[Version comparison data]

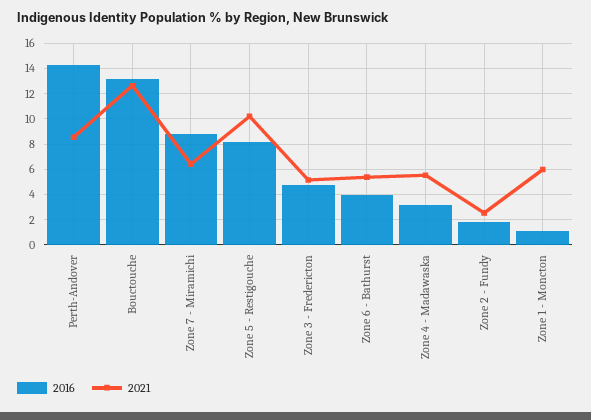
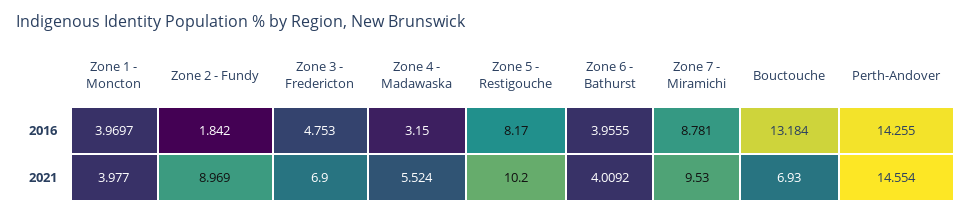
2021, Perth-Andover: 8.5 -> 14.554
2021, Bouctouche: 12.5 -> 6.93
2021, Zone 7 - Miramichi: 6.5 -> 9.53
2021, Zone 3 - Fredericton: 5 -> 6.9
2021, Zone 6 - Bathurst: 5.5 -> 4.0092
2021, Zone 2 - Fundy: 2.5 -> 8.969
2016, Zone 1 - Moncton: 1 -> 3.9697
2021, Zone 1 - Moncton: 6 -> 3.977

▸ WORK TASK
Look above for the line containing "2021, Zone 7 - Miramichi: 6.5 -> 9.53". Return it and each line after it exactly, through the last line, and nothing more.

▸ RESULT BELOW
2021, Zone 7 - Miramichi: 6.5 -> 9.53
2021, Zone 3 - Fredericton: 5 -> 6.9
2021, Zone 6 - Bathurst: 5.5 -> 4.0092
2021, Zone 2 - Fundy: 2.5 -> 8.969
2016, Zone 1 - Moncton: 1 -> 3.9697
2021, Zone 1 - Moncton: 6 -> 3.977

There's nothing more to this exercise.